The Federal Union shrugs and says– we have no general Common Law standard to work from, so we can’t provide one either directly or via our federal “STATE” franchises– the people of each state will have to set up their own Common Law Courts and operate them if they want courts that are competent to judge matters in Common Law and to address living people and their land and property disputes.
So that is what the Civil Judge Advocates Council is set up to do. We have the Alaska Chapter up and running. It is our position that the Federal Union is obligated as a successor to the original equity contract to pay for and “provide” the facilities and payroll needed for each state on the land to operate its Common Law Court system, because that is obviously the intent of the contract and part of the “service” that is guaranteed. The land-based States and the People have already paid for the construction of “State Courthouses” and other related facilities for their own use– the federal “STATES” are only using these facilities and should be fully and freely providing them for the use of the Common Law Court owed to each land-based state.
We are pressing and petitioning the Governor about this matter.
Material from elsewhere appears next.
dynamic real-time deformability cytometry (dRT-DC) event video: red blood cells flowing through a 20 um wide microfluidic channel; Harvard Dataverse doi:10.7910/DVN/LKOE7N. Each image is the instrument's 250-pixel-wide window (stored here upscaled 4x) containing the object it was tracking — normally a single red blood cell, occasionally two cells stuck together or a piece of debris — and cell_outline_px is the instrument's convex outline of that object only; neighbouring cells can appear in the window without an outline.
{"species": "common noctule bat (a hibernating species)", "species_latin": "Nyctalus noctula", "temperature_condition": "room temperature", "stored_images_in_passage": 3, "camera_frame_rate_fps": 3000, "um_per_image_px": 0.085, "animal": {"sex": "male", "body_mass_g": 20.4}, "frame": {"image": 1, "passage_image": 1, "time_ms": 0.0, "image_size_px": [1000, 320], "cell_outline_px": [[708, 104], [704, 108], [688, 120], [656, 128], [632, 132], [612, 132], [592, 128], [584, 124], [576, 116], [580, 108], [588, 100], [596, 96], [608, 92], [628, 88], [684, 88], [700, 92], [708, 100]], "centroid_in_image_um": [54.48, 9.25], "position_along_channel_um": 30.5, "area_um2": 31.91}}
Because none of the federal STATE courts are competent to address living people or to address disputes about land or private property there is no valid jurisdiction for these courts to operate. That is why they have had to “presume” that we have all voluntarily accepted “United States Citizenship” and have chosen to operate under legal fiction “personas”—
This is the cornerstone of the entire fraud and it’s false claims of ownership and authority to enforce “statutory law” against living people.
The “inability” of the “federal government” to work in Common Law in no way detracts from our ability to do so, nor does it detract from the superior nature of our court venue.
We simply have to operate our own Courts and do so according to the principles of Common Law and the Federal Union and its federal STATES are obligated to shove off and respect our superior court and jurisdiction.
Otherwise, the treaties and contracts allowing the “federal government” to exist will be violated and they can all be invited to move to Puerto Rico on a permanent basis.